Pressão da direita surte efeito: Alcolumbre pauta votação da dosimetria após mobilização em Brasília

A articulação de lideranças políticas e influenciadores ligados à direita ganhou novo capítulo no final desta semana com o anúncio de que o presidente do Senado, Davi Alcolumbre (União-AP), marcou para o dia 30 de abril a votação do veto do presidente Luiz Inácio Lula da Silva ao chamado PL da Dosimetria. A decisão ocorre poucos dias após uma mobilização em Brasília que reuniu o influenciador e pré-candidato a deputado federal Vinicius Santana, os advogados Jeffrey Chiquini e Hélio Júnior, além do deputado federal Nikolas Ferreira.

A movimentação teve como objetivo pressionar o Senado a deliberar sobre o veto presidencial ao projeto, aprovado pelo Congresso Nacional em dezembro de 2025. A proposta trata da revisão dos critérios de cálculo das penas para crimes contra o Estado Democrático de Direito e pode impactar diretamente condenações relacionadas aos atos de 8 de janeiro.

Durante a agenda em Brasília, Vinicius Santana afirmou que a pauta vinha sendo postergada. “Aceitamos a dosimetria por não aguentar mais ver pessoas inocentes sofrendo dentro de uma prisão.

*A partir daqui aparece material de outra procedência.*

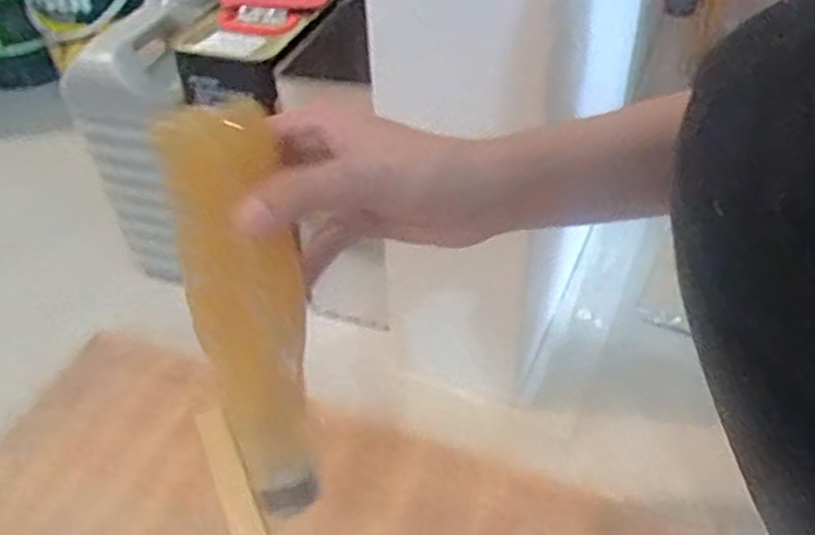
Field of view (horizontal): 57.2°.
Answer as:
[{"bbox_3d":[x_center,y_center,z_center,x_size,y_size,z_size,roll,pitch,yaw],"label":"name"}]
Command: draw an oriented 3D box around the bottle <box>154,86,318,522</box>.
[{"bbox_3d":[-0.069,0.021,0.332,0.047,0.181,0.047,-10,14,-7],"label":"bottle"}]

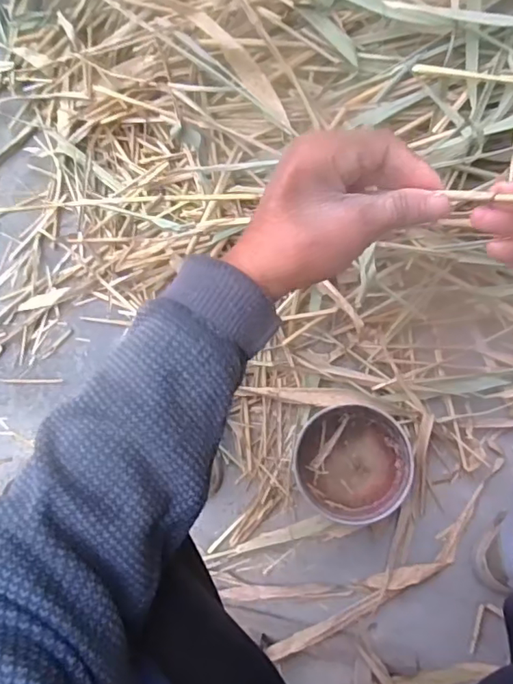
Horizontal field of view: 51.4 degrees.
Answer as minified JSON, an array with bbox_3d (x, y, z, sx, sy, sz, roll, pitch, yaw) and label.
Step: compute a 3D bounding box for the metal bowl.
[{"bbox_3d":[0.136,0.171,0.763,0.157,0.055,0.155,0,85,5],"label":"metal bowl"}]

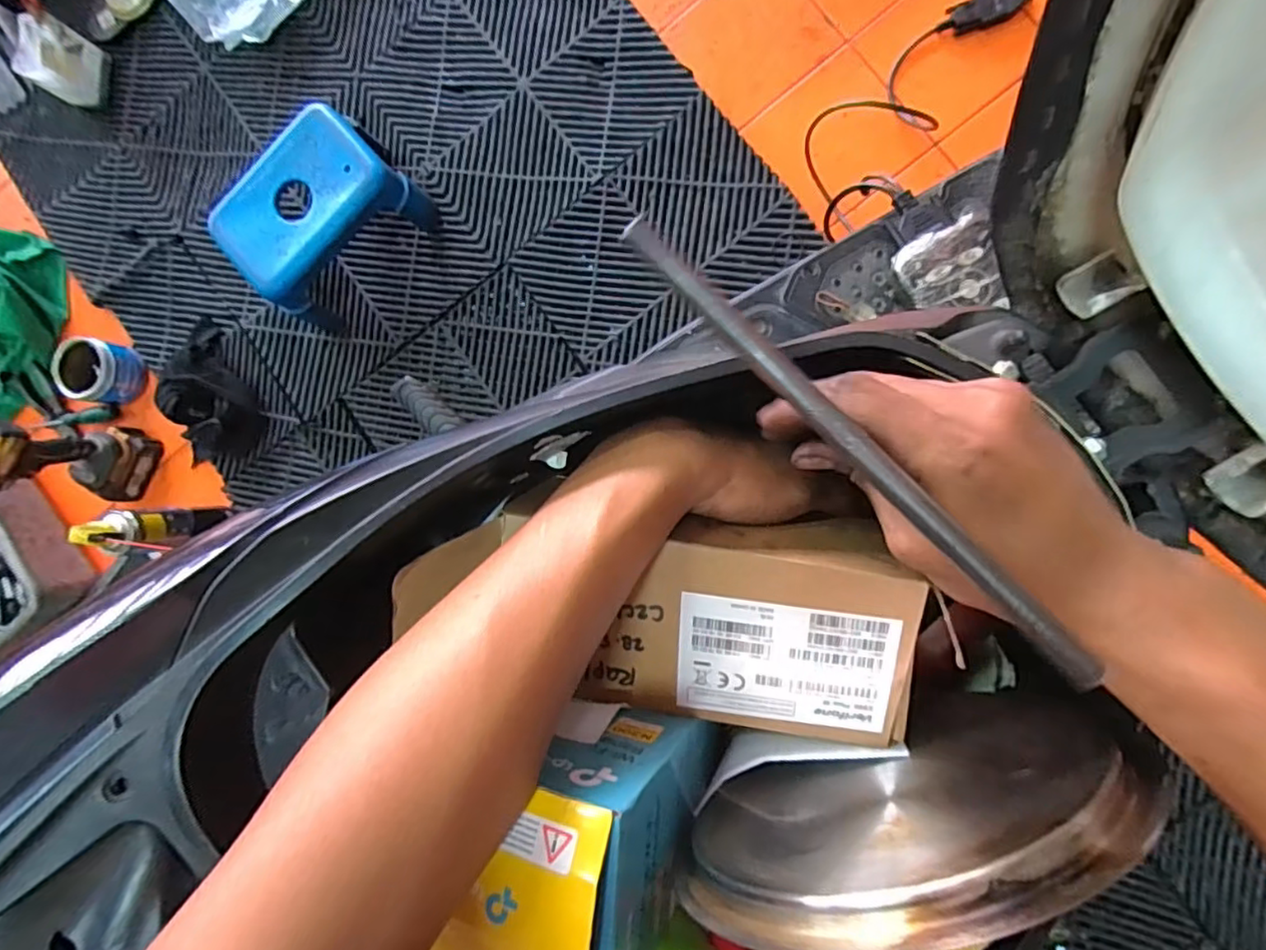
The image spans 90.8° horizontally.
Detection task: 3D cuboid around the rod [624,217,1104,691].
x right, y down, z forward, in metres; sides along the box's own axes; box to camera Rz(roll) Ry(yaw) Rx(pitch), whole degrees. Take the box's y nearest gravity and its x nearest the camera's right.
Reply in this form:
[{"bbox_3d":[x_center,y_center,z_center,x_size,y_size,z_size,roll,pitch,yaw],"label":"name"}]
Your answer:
[{"bbox_3d":[0.067,-0.009,0.191,0.009,0.004,0.194,-45,86,5],"label":"rod"}]

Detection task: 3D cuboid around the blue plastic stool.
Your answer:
[{"bbox_3d":[-0.465,-0.381,0.944,0.180,0.154,0.273,45,95,7],"label":"blue plastic stool"}]

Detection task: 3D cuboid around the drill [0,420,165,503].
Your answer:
[{"bbox_3d":[-0.866,-0.015,0.946,0.069,0.248,0.130,13,91,9],"label":"drill"}]

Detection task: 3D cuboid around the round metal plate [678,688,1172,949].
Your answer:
[{"bbox_3d":[0.107,0.132,0.254,0.175,0.158,0.018,-19,86,8],"label":"round metal plate"}]

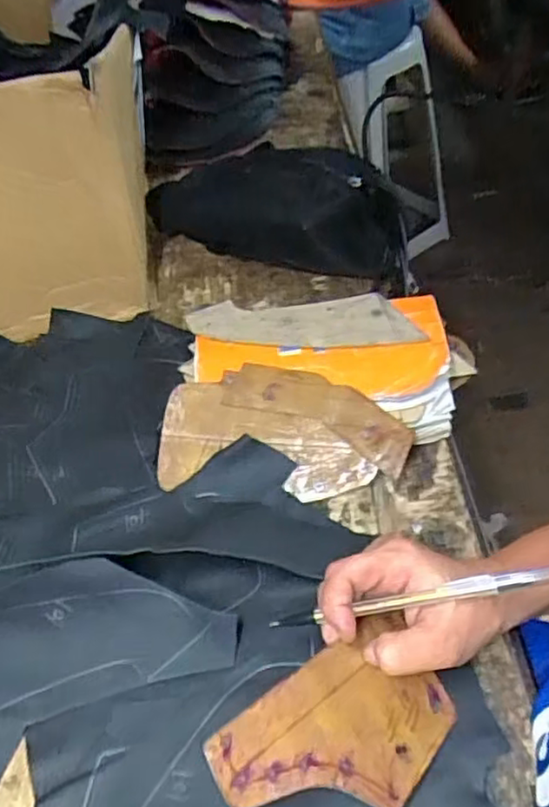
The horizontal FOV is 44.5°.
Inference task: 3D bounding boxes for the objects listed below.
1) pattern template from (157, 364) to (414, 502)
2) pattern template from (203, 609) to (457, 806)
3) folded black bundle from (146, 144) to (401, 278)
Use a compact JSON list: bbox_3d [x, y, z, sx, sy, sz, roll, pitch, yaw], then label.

A Câmara e o Senado aprovaram, o Lula vetou, e agora o presidente do Senado sentou em cima”, declarou. Ao lado dele, o advogado Jeffrey Chiquini também criticou a condução do tema, afirmando que “a direita foi enganada” quanto ao compromisso de avanço da proposta.

A pressão ganhou força com a adesão de parlamentares e nomes de projeção nacional, ampliando o alcance do debate. Nos bastidores, a mobilização foi interpretada como um fator relevante para que o tema voltasse à agenda institucional do Congresso.

Ao anunciar a data da votação, Alcolumbre afirmou que a prerrogativa de pautar a sessão cabe à presidência do Senado e destacou a importância do tema. “O meu desejo é, o mais rápido possível, fazermos uma sessão do Congresso Nacional para deliberarmos um assunto relevantíssimo”, disse.

O projeto da dosimetria propõe mudanças na forma como penas são aplicadas em casos envolvendo tentativa de golpe de Estado e abolição do Estado Democrático de Direito. Pelo texto aprovado, quando os crimes forem praticados no mesmo contexto, deixa de haver a soma das penas, prevalecendo a punição mais grave. A proposta também altera regras de progressão de regime, reduzindo o tempo necessário para mudança do fechado para o semiaberto ou aberto.

Após a aprovação no Congresso, o texto foi vetado integralmente pelo presidente Lula em janeiro deste ano. À época, o governo justificou a decisão afirmando que o projeto contrariava o interesse público e poderia comprometer a responsabilização de envolvidos nos atos antidemocráticos.

A reação ao veto mobilizou parlamentares da oposição, que passaram a cobrar a análise do tema em sessão conjunta do Congresso. A recente agenda em Brasília, com participação de Vinicius Santana e outros nomes, reforçou essa pressão política e contribuiu para recolocar o assunto no centro do debate legislativo.

Agora, com a data definida, a expectativa se volta para o posicionamento dos parlamentares na votação do veto, etapa decisiva para definir se o texto aprovado pelo Congresso será mantido ou se a decisão presidencial será confirmada.